→ Extract provided:

>>>

St. Irenaeus is called “the Father of Theology” for his writings in defense of the Catholic faith against heresies, especially Gnosticism, and for expounding on the essential elements of the faith, including the Trinity, our redemption in Christ as the New Adam, our faith in Mary as the New Eve, and our confidence in the truth of the faith handed down by the Apostles through the apostolic succession of our bishops. St. Irenaeus put together a list of books that the Christians of his time revered as Scripture and that list remains the oldest surviving list to include all the books of what came to be the NT. So, Irenaeus’ witness was important for the Church’s discerning what books belonged in the Christian Scriptures. By tradition, St. Irenaeus died as a martyr in Lugdunum in 202.
One of the great contributions to Catholic theology provided by St. Irenaeus was his writings on our redemption in Christ. Building on what St. Paul had written in his Letters to the Romans and to the Corinthians, Irenaeus taught that Christ was the New Adam. By disobedience, Adam had cursed all men and women to sin, to alienation from God. By His life lived in perfect obedience to God, Jesus reconciled humankind to the Father, giving new life to all. So, like Paul, Irenaeus taught that it was not just by His sacrifice and death on the cross that Christ won for us our redemption, but by His entire life lived in perfect obedience to the will of the Father, even onto death. Christ became man and lived every age of man, infancy, childhood, adolescence, adulthood, so that every age of man could be redeemed. Just as Adam had no earthly father, but was created by God from the dust of the earth, so Christ had no earthly father, but was born of the obedience of Mary to God’s will for her. Mary, as well, is the New Eve. Our relationship with God, broken by Eve, the virgin who disobeyed, is restored by Mary, the virgin who obeyed – “be it done onto me according to your word.”

<<<

→ Data section:
>>>

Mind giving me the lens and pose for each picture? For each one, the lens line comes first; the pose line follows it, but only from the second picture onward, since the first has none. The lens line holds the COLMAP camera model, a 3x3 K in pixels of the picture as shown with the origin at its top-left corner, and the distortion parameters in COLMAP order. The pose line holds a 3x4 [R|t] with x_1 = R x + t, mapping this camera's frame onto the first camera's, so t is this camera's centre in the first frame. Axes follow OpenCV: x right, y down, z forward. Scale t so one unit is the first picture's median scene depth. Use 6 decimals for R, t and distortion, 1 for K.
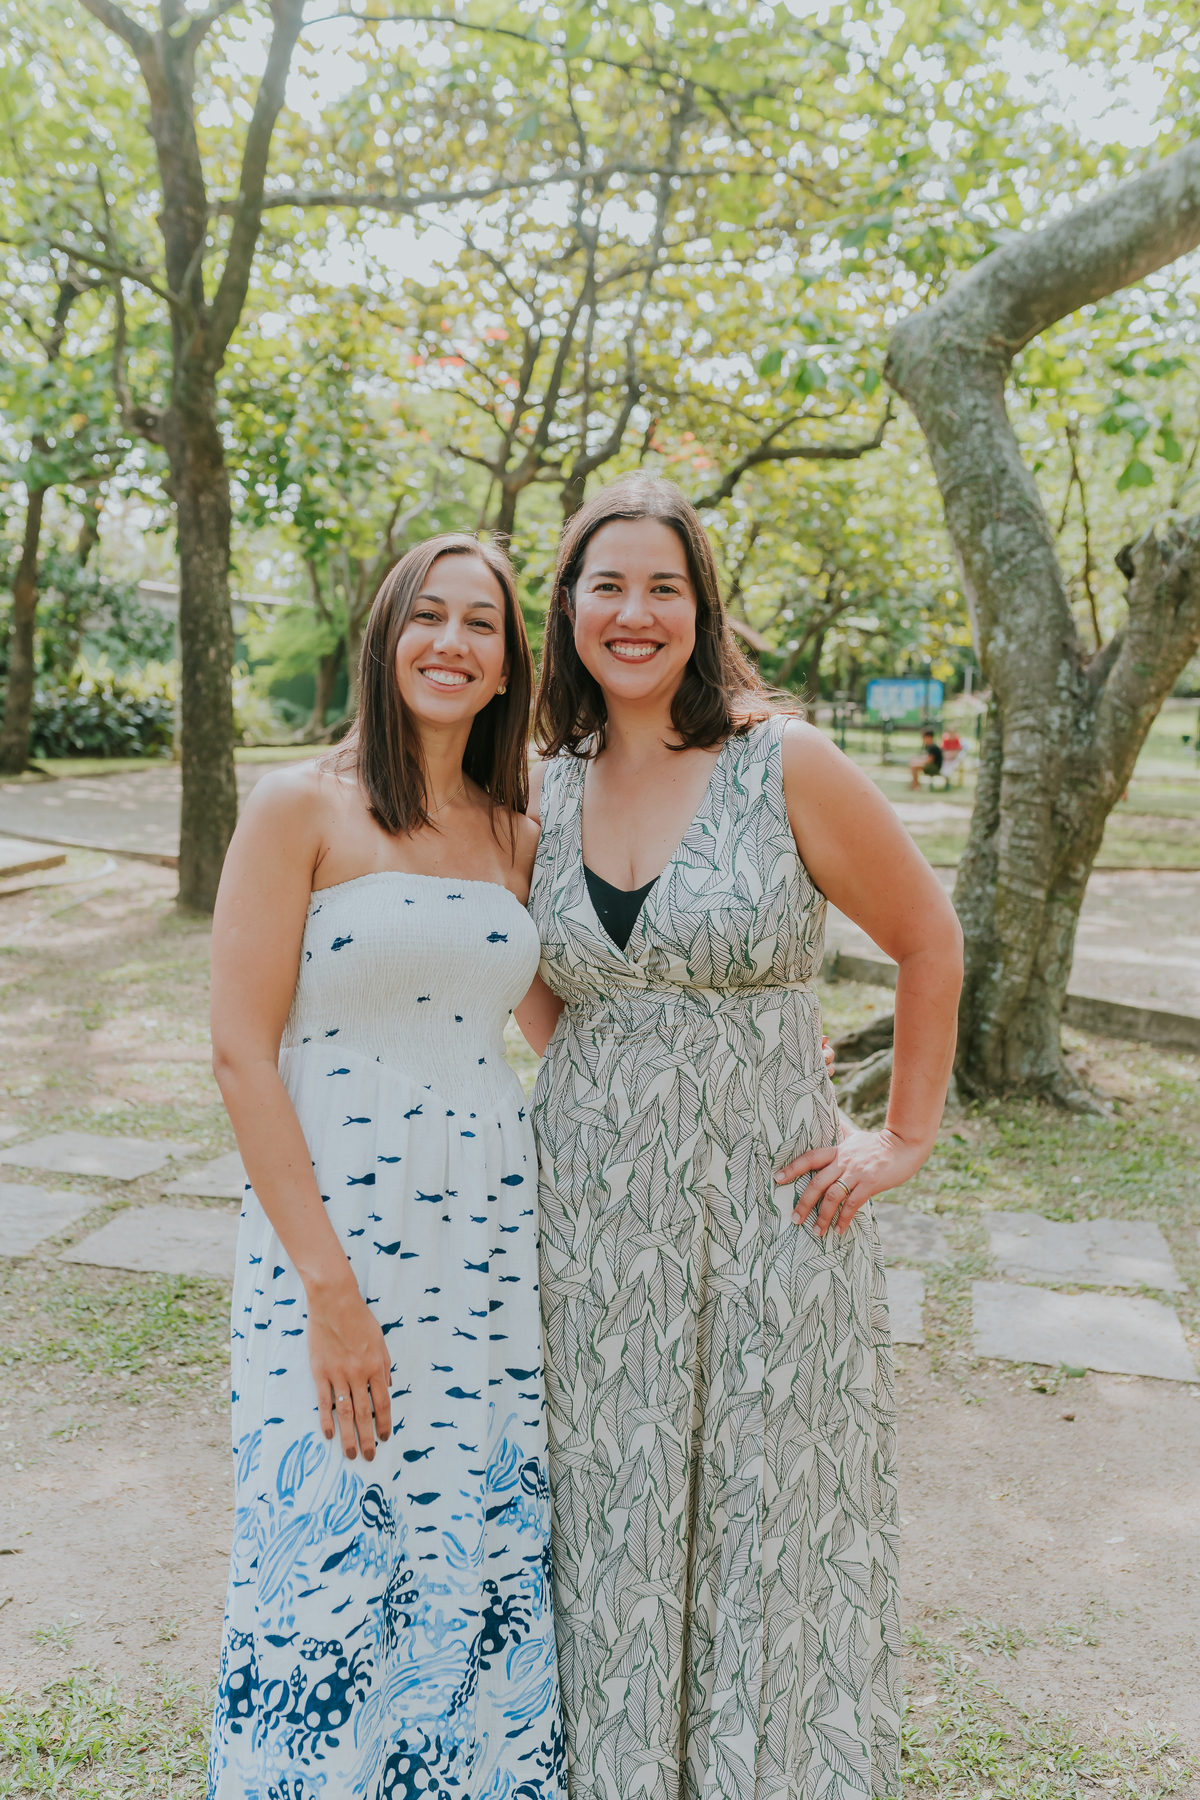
lens RADIAL K [[1756.9, 0, 600.0], [0, 1756.9, 900.0], [0, 0, 1]] dist [0.009215, 0.001471]
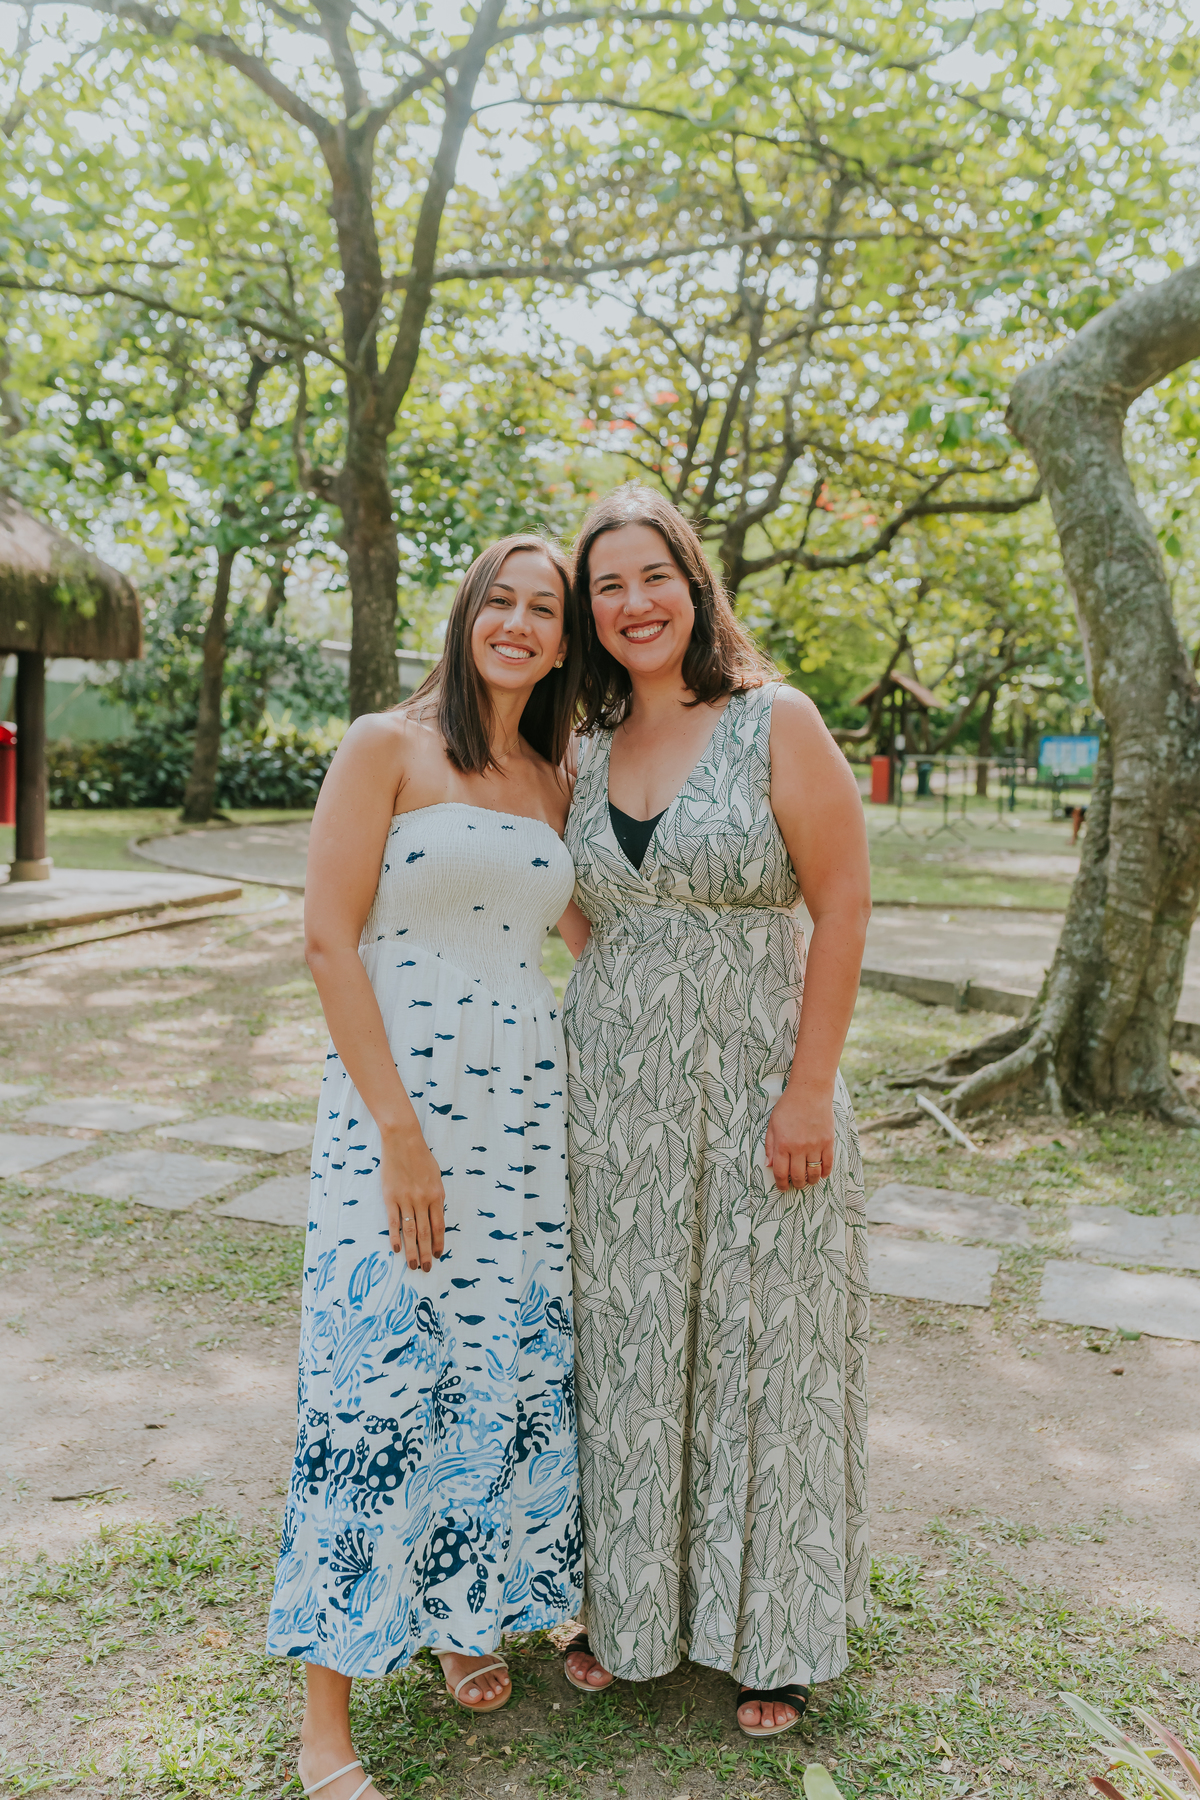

<<<

→ Work task 1: Name every age of man that, according to the passage on St. Irenaeus, Christ lived so that each could be redeemed.
→ Work task 2: Write a continuation of the passage on St. Irenaeus, starting right after its final sentence.

→ Task result 1: Infancy, childhood, adolescence, adulthood

→ Task result 2:
A favorite quote of mine from St. Irenaeus is: “The glory of God is man, fully human, fully alive!” St. Irenaeus, true to a Catholic understanding of the Incarnation, did not regard our humanity as something wicked, something to be conquered. Rather, our humanity, broken as it is, created by God, is good and glorious and something to be restored and fulfilled. As always, Jesus is our example, fully divine and fully human, His humanity was not a curse to Him but a blessing. It was as a human that Jesus ministered to the poor and downtrodden, healed the infirm and raised the dead, called people to follow Him, as He does in today’s Gospel, suffered, died and rose again, and it is as a human that He sits at the right hand of the Father. St. Irenaeus knew and preached that God who created us in His image desires to restore us to that image, an image that is fully human, fully alive.
Be Christ for all. Bring Christ to all. See Christ in all.